A Ravenna emerge uno spaccato delicato e controverso, in cui medicina, immigrazione e legalità si intrecciano fino a entrare in rotta di collisione. L’indagine della Procura ha acceso i riflettori su un presunto sistema di certificazioni mediche utilizzate per evitare il trasferimento di cittadini stranieri irregolari nei Centri di permanenza per il rimpatrio (Cpr). Al centro, otto medici del reparto di Malattie infettive, per i quali il giudice per le indagini preliminari Federica Lipovscek ha disposto misure cautelari differenziate.
Secondo quanto ricostruito dagli inquirenti, i certificati sarebbero stati redatti “in un’ottica di aperta contestazione del sistema di gestione dell’immigrazione clandestina”, una chiave interpretativa che il Gip ha fatto propria nell’ordinanza. Non si tratterebbe dunque solo di singoli episodi, ma di una condotta reiterata e sorretta da una precisa motivazione ideologica.
La Procura, con i pm Daniele Barberini e Angela Scorza, aveva chiesto l’interdizione per un anno dalla professione per tutti gli indagati, accusati di falso ideologico continuato e interruzione di pubblico servizio. Il giudice ha parzialmente rimodulato le richieste: tre medici sono stati sospesi dalla professione per dieci mesi, mentre ad altri cinque è stato vietato, per lo stesso periodo, di occuparsi delle certificazioni di idoneità ai Cpr. Una decisione che, pur calibrata, conferma l’impianto accusatorio e soprattutto il rischio di reiterazione.
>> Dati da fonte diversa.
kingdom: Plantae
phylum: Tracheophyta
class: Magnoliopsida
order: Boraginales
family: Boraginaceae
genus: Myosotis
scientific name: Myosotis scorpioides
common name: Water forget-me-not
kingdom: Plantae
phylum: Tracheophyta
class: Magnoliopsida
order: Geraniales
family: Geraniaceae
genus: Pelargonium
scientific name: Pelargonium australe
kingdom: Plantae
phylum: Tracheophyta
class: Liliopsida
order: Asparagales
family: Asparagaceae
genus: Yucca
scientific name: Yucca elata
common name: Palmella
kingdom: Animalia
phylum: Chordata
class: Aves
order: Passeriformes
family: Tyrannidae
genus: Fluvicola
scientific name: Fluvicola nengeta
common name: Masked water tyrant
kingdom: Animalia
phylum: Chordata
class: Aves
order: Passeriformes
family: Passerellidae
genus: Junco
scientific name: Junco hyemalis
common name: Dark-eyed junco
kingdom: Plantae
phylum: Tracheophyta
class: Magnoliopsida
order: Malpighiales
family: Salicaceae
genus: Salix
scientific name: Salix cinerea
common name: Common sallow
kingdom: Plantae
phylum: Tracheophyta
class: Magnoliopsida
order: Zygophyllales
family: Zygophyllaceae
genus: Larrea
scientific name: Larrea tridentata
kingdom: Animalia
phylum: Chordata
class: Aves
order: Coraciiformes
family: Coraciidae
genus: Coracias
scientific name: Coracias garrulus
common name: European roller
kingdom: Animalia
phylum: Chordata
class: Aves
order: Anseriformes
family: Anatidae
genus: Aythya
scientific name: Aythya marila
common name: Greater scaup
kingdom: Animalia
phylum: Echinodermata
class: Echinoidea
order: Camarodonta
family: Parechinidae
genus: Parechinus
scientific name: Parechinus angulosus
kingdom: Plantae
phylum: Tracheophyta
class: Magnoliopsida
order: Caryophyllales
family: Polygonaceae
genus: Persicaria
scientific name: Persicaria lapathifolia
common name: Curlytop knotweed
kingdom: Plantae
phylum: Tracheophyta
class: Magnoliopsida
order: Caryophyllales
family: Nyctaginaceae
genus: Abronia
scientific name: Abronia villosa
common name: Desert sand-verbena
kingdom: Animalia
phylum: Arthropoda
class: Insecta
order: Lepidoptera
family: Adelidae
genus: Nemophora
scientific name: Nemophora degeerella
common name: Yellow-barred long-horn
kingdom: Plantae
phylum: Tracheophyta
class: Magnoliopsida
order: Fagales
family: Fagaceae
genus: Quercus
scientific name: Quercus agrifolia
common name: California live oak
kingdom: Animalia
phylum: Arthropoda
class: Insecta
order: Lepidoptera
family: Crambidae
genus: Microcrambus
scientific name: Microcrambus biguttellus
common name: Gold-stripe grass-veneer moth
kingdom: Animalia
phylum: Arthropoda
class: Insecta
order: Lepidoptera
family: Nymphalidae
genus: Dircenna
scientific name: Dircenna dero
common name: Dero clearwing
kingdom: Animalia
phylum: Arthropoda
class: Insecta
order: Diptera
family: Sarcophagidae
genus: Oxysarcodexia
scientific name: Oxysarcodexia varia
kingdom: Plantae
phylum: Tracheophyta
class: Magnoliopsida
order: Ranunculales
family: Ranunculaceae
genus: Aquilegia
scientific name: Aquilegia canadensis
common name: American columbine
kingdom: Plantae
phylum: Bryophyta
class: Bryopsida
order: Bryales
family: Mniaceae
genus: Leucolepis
Nell’ordinanza si sottolinea il “forte coinvolgimento ideologico ed emotivo” degli indagati e la “ripetitività delle condotte”. Ma è soprattutto il passaggio sul rapporto tra convinzioni personali e rispetto della legge a segnare il punto. I medici, scrive il Gip, “pur di affermare e perseguire la propria ideologia”, avrebbero ignorato anche il parere di specialisti, come gli psichiatri, su materie di loro competenza. Un elemento che pesa nella valutazione del dolo e della gravità delle condotte: “Il tema non è quindi l’adesione a determinate idee ma il fatto che la condivisione delle stesse si sia tradotta in comportamenti antigiuridici particolarmente gravi e in contrasto con le regole deontologiche”. Un confine netto, quello tracciato dal giudice, tra libertà di pensiero e responsabilità professionale.
Non meno rilevante il capitolo sul rischio sanitario. In alcuni casi, evidenzia l’ordinanza, a fronte di sospetti di infezioni come scabbia o tubercolosi, i medici si sarebbero limitati a dichiarare l’inidoneità al Cpr senza attivare cure o accertamenti. Una condotta che avrebbe lasciato i soggetti liberi sul territorio, con il potenziale di diffondere le patologie ipotizzate. Un passaggio che rafforza la contestazione di violazione dei doveri fondamentali della professione medica. Il Gip contesta anche il richiamo, fatto dagli indagati, al codice deontologico: secondo il giudice, esso impone la presa in carico del paziente, non la semplice emissione di certificati.
E ancora più netto è il rilievo sul contesto esterno: le manifestazioni di solidarietà arrivate da ambienti politici e professionali, lungi dal ridurre il rischio di reiterazione, avrebbero contribuito a rafforzarlo. Un clima che, scrive il giudice, si è rivelato “potenzialmente favorevole” al ripetersi delle condotte.
Gli indagati in una chat avevano preso di mira anche le forze dell’ordine: “Gli facciamo il culo a ‘sti sbirri maledetti“, si leggeva in una conversazione tra un medico non di Ravenna e non indagato e una delle dottoresse sotto inchiesta.